- [ТЕКСТ ДЛЯ РАЗБОРА]
Как тут не погрузиться в мечтания в приятном возбуждении — а что, если… Давайте остановимся, ограничившись констатацией — через полторы тысячи лет тянется это стремление Великой Евразийской Равнины к Индии, что за ним — не знаю: это мистика, томление… но нечто великое, сверх накопительских оценок; как и сверх кровавой похлебки чингизидовщины — влететь с веревками, выехать с караванами…
Кажется, полагается нечто подобное заявлению А. Ермолова Александру I в Париже в 1813 году:
— А сейчас через левое плечо из Европы — Марш! Но только до всякого захождения в Европу.
И уже развертывается напряженная активность на Тихом океане у берегов Америки и Китая; и в поддержку скромненько-упорненьким Шелеховым уже определены фрегаты эскадры Муловского; капитан-лейтенант Крузенштерн и лейтенант Грейг вольным образом плывут в Китай на английских судах; тянутся связи с «графом» Мирандой, испано-американским мятежником, принятым в русскую службу генерал-поручиком и получившим для проживания дворец в московском Царицыно и не прерываются даже в революционном Париже вплоть до выплаты генеральского жалования послом Симолиным ГЕНЕРАЛУ ФРАНЦУЗСКОЙ РЕВОЛЮЦИОННОЙ АРМИИ… Как-то напряженно колеблется стрелка политического компаса и так она будет колебаться до 1801 года, пока не уткнется или остановится на Европе…
У Екатерины II в Записках есть откровенное признание, что она очень старательна, умна, но не талантлива, более наблюдательна, чем проникновенна, у ней отсутствует импульсное озарение, а более умение его развернуть в полную картину — кажется так достаточно точно можно сформулировать сумму ее самооценок. Сегюр также отмечал ее не артистический, а систематический разум, неспособность к художественному акту и предрасположенность к анализирующей работе; ей не давались рифмы… — но вот свидетельство О. Михайлова о «собственных стихах» и песенных текстах?! — но ее рассуждения об истории и политике всегда интересны… В повседневной практике это рождало у нее потребность иметь в ближайшем окружении талантливого человека с искрой оригинально-неповторимого провидения, от которого она загоралась.

- [ЗАПИСАННЫЕ ДАННЫЕ]
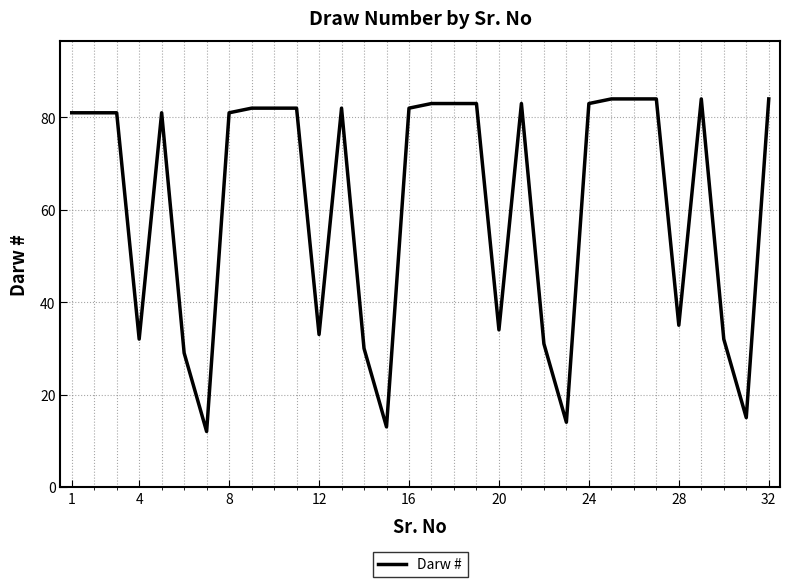

What is the difference between the maximum and minimum values?

72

- [ПОСТАНОВКА ЗАДАЧИ] Продолжите текст о Екатерине II и устремлениях России на Восток, начав сразу после его последнего предложения.

- [МЕСТО ДЛЯ ОТВЕТА]
В то же время это утверждение требует и очень серьезного разъяснения и уточнения, насколько это возможно в тайне психики, тем более женской и великой. У Екатерины не было особой заботы обращаться почасту к собственному творчеству потому что ее личность оказалась необыкновенно камертонной к чувствам эпохи и характерам людей; многократно отмечаемое разными авторами стремление императрицы-женщины «нравиться всем» заставляло ее «подсматривать» и «подслушиваться» под все, то, что В. Ключевский дубовато определил только «заботой о впечатлении» — Екатерина, включенная «в слух» от самого мира узнавала много быстрее, что ей надо делать, чем постигла бы преимущественно самоуглубленным размышлением. Я бы полагал, что она не столько шла в подчинении или на поводу у талантливых натур, сколько предоставляла им самореализоваться в границах применимости своеобразия дарования к историческому запросу.
Так, не видя ничего лучше системы Н. Панина, она терпит его до 1781 года и успешно претворяет возможности поддерживаемого им Северного Альянса для обеспечения Экспедиции в Архипелаг — Английский флот прикрывает русские эскадры от атак Французского! — и использует его как элемент антифранцузского соперничества в рамках уже сменяемых приоритетов.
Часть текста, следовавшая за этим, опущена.